While his elbow soreness looked like a harbinger of additional struggles, Nathan has pitched really well since his return; albeit in a really small sample. In 8.1 innings pitched, Nathan has allowed only four hits; while striking out seven and walking none. There is another — and perhaps more significant — reason to buy into Nathan’s recent resurgence; his velocity. While his fastball velocity hasn’t fully recovered, his PitchFx charts reveal that he has regained some velocity since returning from his injury. Nathan has really struggled when throwing the fastball this season, leading to a terrible -4.1 pitch type value this season. The increase in velocity should help in that area.

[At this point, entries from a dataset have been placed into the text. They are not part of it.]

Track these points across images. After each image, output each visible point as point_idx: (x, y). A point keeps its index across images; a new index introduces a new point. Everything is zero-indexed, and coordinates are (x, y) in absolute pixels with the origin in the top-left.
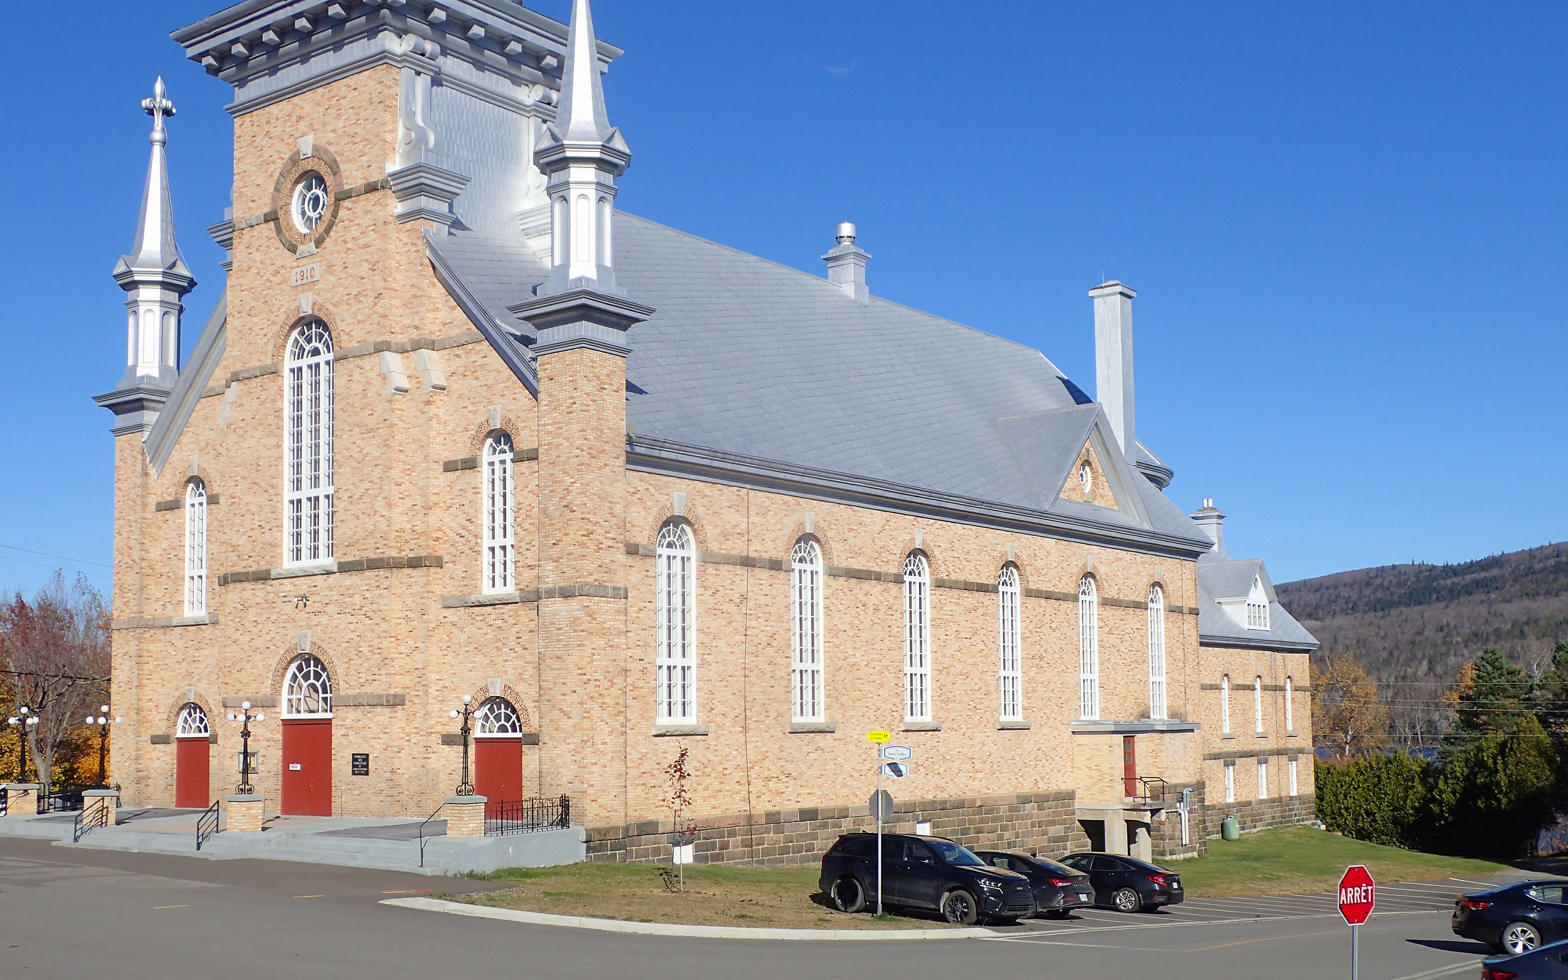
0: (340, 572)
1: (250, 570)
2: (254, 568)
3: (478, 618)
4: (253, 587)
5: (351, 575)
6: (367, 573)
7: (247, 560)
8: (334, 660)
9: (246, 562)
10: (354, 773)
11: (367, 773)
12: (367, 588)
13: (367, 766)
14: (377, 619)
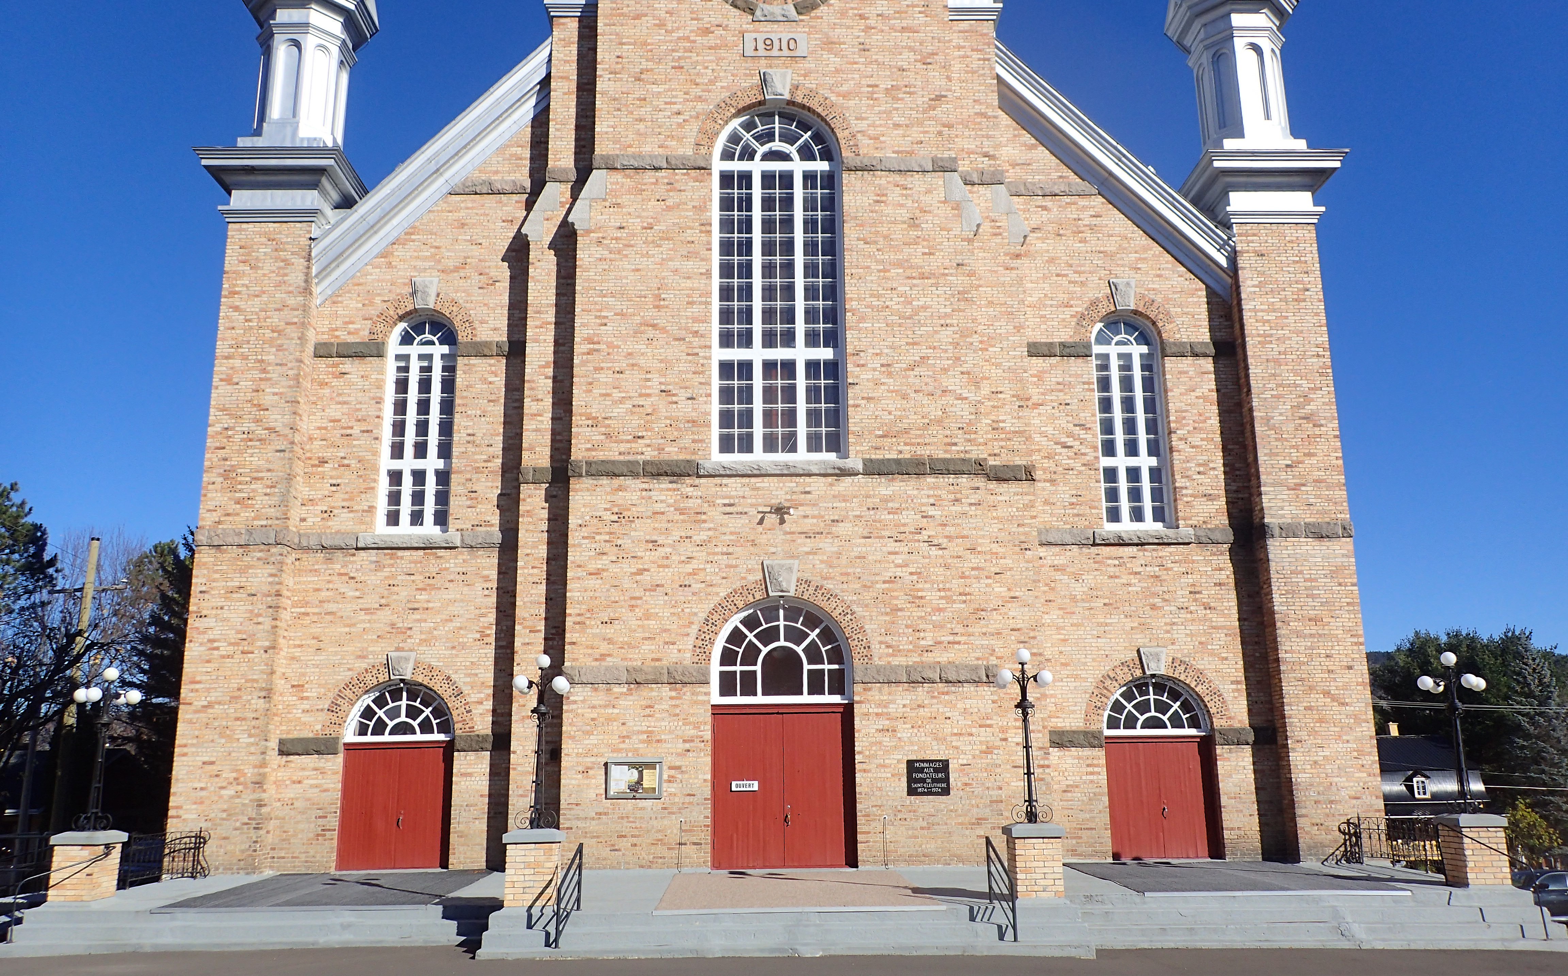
0: (866, 473)
1: (640, 458)
2: (649, 455)
3: (1110, 562)
4: (645, 486)
5: (893, 480)
6: (930, 480)
7: (628, 441)
8: (855, 608)
9: (628, 445)
10: (911, 792)
11: (946, 792)
12: (932, 501)
13: (947, 780)
14: (957, 548)
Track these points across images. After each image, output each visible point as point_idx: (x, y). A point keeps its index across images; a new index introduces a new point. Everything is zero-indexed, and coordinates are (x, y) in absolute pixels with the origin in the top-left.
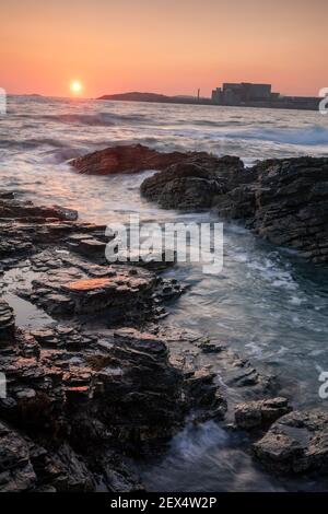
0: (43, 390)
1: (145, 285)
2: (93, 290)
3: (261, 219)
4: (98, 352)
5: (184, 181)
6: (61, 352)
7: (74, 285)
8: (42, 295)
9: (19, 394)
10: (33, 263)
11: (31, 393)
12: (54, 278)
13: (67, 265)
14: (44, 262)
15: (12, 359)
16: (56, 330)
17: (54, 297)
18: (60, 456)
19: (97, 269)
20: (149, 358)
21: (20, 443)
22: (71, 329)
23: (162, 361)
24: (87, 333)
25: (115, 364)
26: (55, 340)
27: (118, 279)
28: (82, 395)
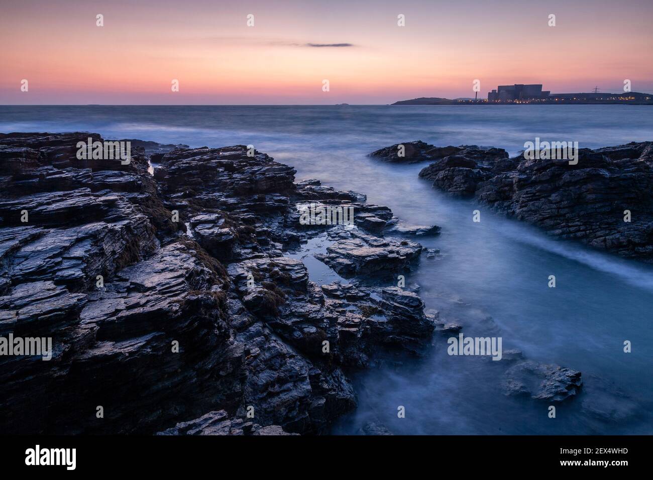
0: (322, 328)
1: (411, 254)
2: (369, 256)
3: (517, 201)
4: (369, 304)
5: (453, 171)
6: (341, 302)
7: (357, 252)
8: (333, 259)
9: (305, 329)
10: (329, 235)
11: (313, 330)
12: (343, 246)
13: (354, 236)
14: (337, 234)
15: (303, 304)
16: (340, 286)
17: (341, 260)
18: (333, 377)
19: (375, 240)
20: (407, 311)
21: (302, 364)
22: (351, 285)
23: (417, 313)
24: (363, 289)
25: (380, 313)
26: (339, 293)
27: (390, 248)
28: (353, 335)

It hasn’t been a large sample, but there’s reason to believe Joe Nathan is ready to close again. His performance since returning from elbow soreness has been tough to discount, and his velocity appears to be creeping back towards pre-injury levels. Perhaps most importantly, he seems to have the confidence of Ron Gardenhire at this point, and a lengthy track record as a dominant closer. Gardenhire has succeeded with Nathan before, and will likely give him a decent leash even if he starts to struggle again. At this point, Nathan looks like a strong pickup in any leagues where fed-up owners gave up on his comeback. We may have seen the last of Matt Capps in the Twins’ closer role this season.